Despite that, Vicki is an awesome character. Even when flirting with Henry she underscores the need for consent. She is sexy and sexual without shame, and happy to flirt with both Henry and Celluci. She is tough, she does her own thing and sets her own rules. She bounces off people extremely well with wonderful amounts and snark and she has little tolerance and no patience for the “cave man” jealousy of either men. She is also one of the few disabled protagonists we’ve ever seen, though her lack of vision is rarely portrayed and more often referred to.

Celluci and Henry are both very interesting characters in their own right and both bounce off Vicki extremely well. I love their conversations and their banter. But put them together or let one reference the other (and Celluci can’t have a conversation without talking about Henry) and the only thing stopping me wishing they’d just fight to the death and get it over with is that it probably wouldn’t result in both of their juvenile, territorial, jealous backsides being killed. And I’m really glad that Vicki doesn’t try to placate either of them.

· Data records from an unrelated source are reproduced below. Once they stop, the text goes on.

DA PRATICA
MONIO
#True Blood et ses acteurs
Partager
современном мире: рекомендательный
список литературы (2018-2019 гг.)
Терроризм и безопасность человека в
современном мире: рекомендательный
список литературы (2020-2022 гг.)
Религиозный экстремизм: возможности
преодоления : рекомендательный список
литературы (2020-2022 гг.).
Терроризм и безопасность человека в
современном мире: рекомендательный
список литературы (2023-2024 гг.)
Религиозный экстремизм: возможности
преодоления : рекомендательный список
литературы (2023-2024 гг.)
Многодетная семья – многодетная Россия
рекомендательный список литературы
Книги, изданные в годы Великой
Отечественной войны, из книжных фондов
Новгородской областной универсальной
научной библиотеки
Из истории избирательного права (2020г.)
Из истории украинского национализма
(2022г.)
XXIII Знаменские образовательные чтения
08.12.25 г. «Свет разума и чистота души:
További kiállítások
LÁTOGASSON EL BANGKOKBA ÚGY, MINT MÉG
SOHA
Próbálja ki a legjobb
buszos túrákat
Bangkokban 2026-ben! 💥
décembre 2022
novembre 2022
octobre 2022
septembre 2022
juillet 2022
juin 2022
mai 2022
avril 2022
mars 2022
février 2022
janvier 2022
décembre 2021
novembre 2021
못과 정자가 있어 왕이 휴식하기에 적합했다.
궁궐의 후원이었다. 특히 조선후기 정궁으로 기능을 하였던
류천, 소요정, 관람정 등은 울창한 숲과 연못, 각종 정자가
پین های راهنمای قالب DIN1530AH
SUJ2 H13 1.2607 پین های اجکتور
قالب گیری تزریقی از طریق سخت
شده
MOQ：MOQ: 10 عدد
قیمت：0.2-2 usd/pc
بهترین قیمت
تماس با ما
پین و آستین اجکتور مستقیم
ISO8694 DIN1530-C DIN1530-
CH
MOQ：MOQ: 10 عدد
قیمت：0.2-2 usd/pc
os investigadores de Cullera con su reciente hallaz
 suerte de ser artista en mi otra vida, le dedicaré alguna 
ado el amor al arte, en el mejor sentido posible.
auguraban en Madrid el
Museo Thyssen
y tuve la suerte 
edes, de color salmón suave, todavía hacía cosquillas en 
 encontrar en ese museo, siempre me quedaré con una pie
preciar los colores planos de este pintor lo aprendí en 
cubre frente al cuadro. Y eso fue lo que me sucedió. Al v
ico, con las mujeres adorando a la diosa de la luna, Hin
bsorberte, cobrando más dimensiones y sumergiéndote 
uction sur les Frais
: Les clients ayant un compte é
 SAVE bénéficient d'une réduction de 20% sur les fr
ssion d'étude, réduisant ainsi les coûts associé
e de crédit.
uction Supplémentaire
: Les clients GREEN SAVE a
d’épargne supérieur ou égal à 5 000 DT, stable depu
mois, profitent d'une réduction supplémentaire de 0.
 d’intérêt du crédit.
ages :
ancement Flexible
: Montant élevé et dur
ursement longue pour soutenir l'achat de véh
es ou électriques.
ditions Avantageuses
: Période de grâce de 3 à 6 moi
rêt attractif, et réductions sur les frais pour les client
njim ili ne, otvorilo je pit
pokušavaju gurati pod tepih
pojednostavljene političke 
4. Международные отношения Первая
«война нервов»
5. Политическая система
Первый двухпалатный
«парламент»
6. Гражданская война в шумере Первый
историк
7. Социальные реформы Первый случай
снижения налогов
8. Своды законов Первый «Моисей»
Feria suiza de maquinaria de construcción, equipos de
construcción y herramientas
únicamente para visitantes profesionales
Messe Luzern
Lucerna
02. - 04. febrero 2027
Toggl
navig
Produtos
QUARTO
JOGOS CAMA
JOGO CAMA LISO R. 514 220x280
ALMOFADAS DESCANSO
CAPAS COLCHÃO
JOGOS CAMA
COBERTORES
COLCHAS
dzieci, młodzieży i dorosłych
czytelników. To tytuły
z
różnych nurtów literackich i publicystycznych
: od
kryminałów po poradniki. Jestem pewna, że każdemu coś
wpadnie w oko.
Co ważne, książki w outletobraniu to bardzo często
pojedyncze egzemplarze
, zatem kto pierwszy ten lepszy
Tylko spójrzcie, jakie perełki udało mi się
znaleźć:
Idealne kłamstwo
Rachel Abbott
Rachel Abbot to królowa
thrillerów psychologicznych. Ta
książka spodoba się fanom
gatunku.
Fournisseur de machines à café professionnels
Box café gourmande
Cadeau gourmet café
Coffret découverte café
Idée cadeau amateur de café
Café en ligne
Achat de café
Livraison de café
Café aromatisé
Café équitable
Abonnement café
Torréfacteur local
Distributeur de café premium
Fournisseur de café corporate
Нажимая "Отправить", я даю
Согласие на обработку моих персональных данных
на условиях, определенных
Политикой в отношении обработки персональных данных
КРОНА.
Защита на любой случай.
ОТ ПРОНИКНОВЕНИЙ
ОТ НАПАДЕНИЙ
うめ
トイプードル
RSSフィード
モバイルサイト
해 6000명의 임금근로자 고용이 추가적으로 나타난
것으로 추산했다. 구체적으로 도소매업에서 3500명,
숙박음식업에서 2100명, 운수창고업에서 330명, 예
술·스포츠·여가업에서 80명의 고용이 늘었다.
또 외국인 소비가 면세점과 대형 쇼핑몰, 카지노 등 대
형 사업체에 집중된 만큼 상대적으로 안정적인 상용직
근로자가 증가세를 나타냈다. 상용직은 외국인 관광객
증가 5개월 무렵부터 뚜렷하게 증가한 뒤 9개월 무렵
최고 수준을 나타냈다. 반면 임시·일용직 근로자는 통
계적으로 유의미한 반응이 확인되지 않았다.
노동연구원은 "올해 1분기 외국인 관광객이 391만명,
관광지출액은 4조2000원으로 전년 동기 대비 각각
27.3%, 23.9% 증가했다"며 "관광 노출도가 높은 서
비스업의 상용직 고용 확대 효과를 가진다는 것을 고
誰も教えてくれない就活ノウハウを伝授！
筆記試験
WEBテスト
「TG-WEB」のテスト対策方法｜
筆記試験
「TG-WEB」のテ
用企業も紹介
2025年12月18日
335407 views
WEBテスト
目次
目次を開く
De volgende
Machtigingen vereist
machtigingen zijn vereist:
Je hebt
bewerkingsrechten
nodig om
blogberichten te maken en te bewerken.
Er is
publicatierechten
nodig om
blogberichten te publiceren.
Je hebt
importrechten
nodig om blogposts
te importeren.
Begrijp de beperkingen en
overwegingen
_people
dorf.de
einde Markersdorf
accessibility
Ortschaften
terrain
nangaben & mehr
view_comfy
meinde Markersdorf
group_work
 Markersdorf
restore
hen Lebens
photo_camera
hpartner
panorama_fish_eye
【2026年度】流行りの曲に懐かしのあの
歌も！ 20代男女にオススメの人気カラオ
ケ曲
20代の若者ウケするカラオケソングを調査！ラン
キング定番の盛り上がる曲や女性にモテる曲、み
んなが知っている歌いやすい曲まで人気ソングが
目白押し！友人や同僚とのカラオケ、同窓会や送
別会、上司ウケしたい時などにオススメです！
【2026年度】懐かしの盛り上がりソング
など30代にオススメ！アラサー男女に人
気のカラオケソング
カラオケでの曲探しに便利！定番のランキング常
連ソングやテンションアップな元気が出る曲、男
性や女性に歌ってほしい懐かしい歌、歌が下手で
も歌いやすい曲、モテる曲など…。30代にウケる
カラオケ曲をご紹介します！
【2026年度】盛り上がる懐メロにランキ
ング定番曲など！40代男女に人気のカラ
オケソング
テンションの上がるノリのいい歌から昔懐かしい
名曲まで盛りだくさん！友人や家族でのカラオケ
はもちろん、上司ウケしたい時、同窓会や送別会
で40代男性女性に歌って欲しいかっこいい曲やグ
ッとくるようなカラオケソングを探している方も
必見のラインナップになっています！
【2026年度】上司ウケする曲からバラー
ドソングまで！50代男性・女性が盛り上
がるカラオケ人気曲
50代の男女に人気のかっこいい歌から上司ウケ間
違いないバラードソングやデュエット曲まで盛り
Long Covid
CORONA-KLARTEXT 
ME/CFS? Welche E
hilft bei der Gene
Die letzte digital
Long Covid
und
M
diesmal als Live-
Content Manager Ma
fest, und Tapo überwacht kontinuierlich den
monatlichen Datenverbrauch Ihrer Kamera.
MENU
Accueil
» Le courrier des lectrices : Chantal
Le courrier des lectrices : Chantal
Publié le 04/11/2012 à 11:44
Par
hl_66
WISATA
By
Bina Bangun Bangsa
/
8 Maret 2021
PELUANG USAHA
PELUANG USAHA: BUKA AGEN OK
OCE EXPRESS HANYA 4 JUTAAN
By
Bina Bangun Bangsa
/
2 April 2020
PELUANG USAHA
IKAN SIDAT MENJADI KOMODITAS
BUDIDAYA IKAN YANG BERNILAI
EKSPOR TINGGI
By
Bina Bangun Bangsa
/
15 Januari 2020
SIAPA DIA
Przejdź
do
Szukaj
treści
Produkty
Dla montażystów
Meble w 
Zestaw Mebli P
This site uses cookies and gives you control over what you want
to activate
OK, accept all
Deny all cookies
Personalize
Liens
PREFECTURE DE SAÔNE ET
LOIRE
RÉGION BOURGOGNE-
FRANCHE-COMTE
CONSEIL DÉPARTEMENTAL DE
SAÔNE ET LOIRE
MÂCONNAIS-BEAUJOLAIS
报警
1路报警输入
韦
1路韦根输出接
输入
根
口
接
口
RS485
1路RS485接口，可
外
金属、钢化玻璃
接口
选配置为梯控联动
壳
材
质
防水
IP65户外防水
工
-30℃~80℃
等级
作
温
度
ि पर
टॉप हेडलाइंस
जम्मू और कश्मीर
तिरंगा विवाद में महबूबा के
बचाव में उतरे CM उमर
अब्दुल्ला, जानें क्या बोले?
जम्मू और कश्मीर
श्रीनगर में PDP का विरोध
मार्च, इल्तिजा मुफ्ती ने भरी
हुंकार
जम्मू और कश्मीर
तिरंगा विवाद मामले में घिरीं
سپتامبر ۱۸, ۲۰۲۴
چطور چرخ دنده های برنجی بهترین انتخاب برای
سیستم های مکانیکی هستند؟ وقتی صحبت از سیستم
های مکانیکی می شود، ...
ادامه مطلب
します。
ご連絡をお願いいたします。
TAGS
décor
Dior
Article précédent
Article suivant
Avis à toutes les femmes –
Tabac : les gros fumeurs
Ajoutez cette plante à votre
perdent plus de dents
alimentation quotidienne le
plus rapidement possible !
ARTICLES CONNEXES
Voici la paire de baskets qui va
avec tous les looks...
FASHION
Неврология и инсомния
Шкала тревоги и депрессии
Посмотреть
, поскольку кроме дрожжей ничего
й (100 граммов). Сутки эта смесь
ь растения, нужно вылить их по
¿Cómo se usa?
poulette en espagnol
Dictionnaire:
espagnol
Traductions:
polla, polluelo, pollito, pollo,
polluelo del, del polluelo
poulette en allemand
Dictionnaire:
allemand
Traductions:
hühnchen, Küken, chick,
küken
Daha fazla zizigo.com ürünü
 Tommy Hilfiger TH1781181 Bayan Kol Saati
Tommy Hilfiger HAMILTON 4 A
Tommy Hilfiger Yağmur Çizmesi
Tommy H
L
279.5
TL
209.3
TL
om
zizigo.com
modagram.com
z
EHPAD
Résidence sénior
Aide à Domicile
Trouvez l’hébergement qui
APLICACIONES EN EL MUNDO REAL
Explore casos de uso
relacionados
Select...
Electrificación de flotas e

And I am beyond tired of Celluci playing cynic. How many times can he say “this stuff doesn’t exist” while at the same time investigating Henry as a vampire! How long can he play the scornful cynic in these circumstances? How much does he need to see? In fact, can we just remove the character? All he brings is ridiculous doubts in the face of overwhelming proof and endless pits of jealousy.

Inclusionwise we have the token brief scene of Detective Graham. And the seductive Latino gardener Emmanuel.

Last little complaint – the underlying theme here is that these successful, wealthy, accomplished business women are frustrated and unhappy because they pour so much of themselves into their careers. It’s not that uncommon a theme – that women in business pursuing their career end up sacrificing everything and being miserable really – like a woman cannot find happiness through ambition (contrast with men who are expected to find happiness through ambition and often considered a failure if they don’t.)